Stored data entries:

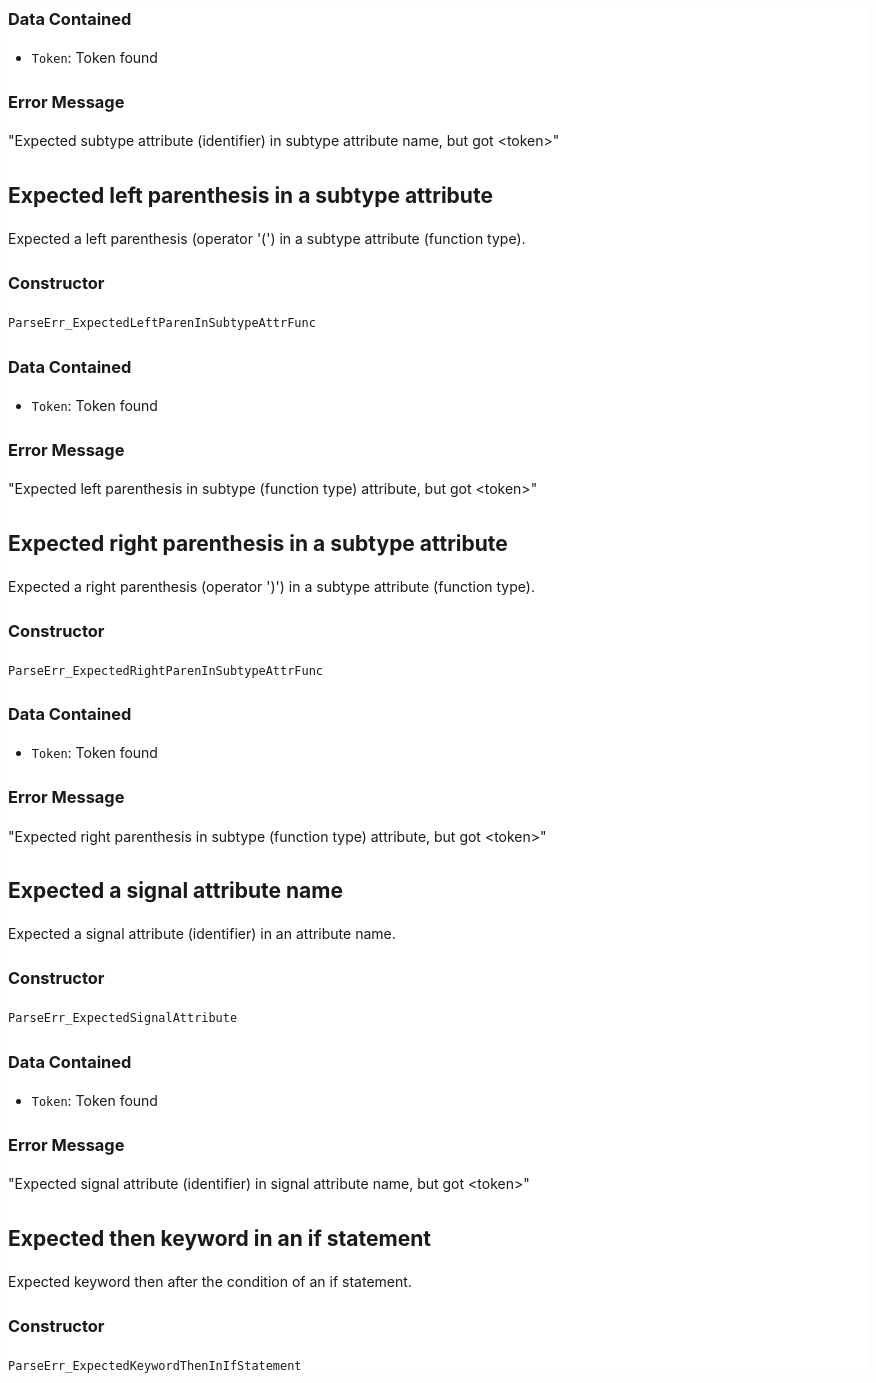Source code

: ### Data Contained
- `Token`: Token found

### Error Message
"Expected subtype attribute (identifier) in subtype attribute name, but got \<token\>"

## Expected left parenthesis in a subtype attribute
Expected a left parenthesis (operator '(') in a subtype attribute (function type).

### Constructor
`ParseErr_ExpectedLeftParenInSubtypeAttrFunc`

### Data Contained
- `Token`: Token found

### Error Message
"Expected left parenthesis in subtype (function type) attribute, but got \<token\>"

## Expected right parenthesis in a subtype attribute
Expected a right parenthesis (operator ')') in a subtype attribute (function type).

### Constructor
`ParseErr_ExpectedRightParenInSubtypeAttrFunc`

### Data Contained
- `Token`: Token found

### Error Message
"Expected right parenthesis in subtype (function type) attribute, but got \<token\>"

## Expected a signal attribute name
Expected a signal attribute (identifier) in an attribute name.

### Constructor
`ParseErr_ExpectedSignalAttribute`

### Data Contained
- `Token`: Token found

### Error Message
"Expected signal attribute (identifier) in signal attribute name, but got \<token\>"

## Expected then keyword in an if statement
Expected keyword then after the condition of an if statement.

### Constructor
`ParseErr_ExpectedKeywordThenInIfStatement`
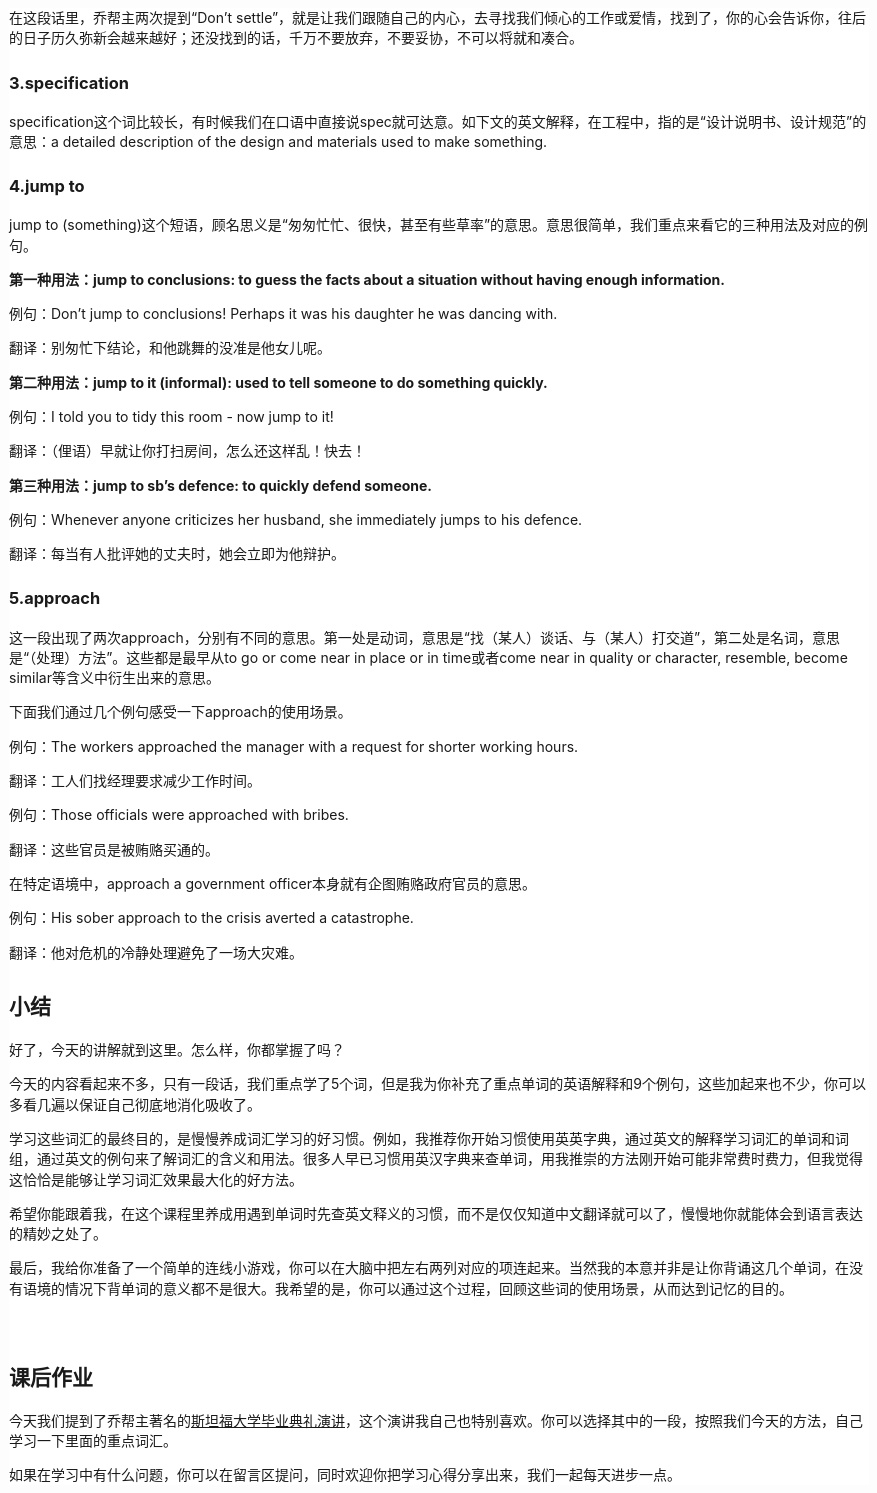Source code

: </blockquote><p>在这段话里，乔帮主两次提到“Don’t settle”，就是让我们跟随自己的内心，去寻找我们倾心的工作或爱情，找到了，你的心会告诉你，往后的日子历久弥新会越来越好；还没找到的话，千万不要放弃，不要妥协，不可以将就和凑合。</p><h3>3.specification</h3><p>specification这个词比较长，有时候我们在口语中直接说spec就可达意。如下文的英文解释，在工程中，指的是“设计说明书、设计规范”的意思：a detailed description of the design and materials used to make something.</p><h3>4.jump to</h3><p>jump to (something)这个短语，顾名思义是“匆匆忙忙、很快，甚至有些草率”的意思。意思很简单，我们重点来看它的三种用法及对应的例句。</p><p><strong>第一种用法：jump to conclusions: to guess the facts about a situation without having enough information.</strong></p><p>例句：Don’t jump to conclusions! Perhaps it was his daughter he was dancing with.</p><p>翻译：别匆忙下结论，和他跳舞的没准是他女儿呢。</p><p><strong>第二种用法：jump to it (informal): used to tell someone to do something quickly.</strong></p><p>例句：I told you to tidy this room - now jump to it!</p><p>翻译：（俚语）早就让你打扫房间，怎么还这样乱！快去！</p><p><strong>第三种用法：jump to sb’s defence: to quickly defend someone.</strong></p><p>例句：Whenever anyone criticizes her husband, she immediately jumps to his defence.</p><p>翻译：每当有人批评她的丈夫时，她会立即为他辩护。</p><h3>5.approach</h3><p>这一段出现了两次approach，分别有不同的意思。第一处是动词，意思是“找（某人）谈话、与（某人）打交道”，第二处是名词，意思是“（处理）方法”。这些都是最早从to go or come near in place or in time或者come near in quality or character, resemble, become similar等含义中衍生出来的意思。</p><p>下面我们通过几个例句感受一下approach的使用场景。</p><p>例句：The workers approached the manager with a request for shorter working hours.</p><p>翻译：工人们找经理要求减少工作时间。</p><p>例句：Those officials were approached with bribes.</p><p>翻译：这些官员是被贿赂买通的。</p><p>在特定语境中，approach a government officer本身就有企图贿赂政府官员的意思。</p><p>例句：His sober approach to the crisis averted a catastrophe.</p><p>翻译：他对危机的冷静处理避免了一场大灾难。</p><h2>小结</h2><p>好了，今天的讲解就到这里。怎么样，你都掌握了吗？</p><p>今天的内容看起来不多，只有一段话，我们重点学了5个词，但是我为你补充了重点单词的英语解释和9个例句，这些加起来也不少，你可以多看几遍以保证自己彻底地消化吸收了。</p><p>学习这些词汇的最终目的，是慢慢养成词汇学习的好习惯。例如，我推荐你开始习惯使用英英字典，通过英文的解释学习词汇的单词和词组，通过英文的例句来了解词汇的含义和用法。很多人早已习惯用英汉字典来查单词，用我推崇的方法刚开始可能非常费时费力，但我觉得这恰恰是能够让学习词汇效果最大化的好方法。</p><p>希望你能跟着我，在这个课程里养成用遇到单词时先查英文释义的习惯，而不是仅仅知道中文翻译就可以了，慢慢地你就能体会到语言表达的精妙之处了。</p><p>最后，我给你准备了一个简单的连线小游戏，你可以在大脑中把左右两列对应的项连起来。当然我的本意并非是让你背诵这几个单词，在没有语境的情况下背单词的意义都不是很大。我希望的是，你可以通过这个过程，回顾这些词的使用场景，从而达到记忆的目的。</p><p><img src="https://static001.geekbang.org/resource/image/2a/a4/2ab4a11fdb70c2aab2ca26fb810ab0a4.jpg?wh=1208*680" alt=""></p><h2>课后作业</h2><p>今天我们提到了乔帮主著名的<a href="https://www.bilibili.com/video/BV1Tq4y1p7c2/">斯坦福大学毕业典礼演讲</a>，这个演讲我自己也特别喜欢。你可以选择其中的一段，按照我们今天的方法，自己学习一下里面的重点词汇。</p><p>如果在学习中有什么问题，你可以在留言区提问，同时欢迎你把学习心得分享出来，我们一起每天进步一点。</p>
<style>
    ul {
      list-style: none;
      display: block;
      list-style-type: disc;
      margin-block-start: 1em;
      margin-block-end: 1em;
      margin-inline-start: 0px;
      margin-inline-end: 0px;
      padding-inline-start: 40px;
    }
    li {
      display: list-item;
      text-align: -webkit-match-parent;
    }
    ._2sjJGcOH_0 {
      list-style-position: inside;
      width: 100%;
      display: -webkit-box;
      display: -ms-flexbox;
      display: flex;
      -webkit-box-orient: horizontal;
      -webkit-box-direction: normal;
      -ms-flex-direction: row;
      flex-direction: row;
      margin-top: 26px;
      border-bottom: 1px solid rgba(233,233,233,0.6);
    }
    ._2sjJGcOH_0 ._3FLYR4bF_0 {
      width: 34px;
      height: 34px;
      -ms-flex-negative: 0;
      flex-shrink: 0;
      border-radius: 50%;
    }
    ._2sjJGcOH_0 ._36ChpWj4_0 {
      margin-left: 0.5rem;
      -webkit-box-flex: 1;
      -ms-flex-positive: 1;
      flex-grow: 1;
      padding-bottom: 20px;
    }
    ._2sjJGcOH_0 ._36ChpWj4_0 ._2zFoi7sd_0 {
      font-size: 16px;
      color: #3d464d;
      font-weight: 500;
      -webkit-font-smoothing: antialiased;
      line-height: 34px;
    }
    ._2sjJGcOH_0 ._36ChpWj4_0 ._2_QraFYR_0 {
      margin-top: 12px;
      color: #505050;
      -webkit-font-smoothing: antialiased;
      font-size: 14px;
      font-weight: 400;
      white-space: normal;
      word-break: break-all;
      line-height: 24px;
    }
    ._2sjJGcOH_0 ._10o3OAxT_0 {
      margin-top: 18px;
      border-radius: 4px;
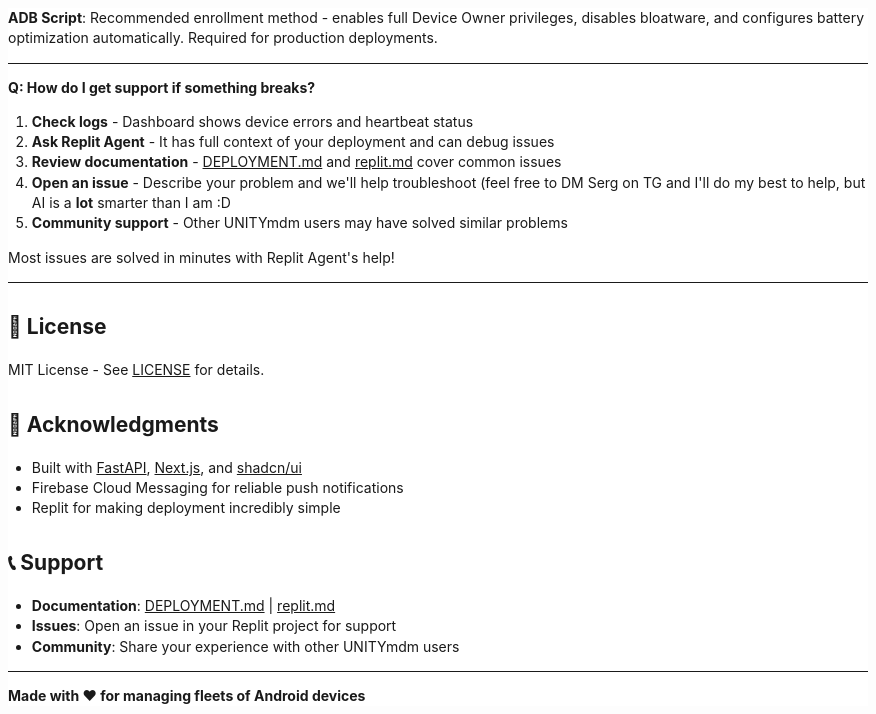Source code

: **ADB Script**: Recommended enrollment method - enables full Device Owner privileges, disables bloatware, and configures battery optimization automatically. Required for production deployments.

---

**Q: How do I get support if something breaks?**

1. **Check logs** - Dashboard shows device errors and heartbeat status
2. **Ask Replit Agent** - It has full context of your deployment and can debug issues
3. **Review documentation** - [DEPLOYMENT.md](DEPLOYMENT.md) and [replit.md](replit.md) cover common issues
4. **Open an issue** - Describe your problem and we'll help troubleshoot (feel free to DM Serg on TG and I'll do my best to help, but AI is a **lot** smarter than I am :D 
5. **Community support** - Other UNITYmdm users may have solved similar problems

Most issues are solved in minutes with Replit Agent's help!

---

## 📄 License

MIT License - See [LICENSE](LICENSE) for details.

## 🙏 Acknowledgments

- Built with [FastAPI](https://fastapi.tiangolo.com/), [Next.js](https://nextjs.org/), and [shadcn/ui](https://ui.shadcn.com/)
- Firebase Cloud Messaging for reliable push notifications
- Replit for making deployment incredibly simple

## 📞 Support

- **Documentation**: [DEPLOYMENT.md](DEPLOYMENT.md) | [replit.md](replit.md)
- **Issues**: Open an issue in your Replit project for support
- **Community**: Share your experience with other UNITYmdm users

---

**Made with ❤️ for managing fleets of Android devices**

__TASK ITEM__
Gather each line in the data that holds the string "your".

__SOLUTION TO THIS PROBLEM__
2. **Ask Replit Agent** - It has full context of your deployment and can debug issues
4. **Open an issue** - Describe your problem and we'll help troubleshoot (feel free to DM Serg on TG and I'll do my best to help, but AI is a **lot** smarter than I am :D 
- **Issues**: Open an issue in your Replit project for support
- **Community**: Share your experience with other UNITYmdm users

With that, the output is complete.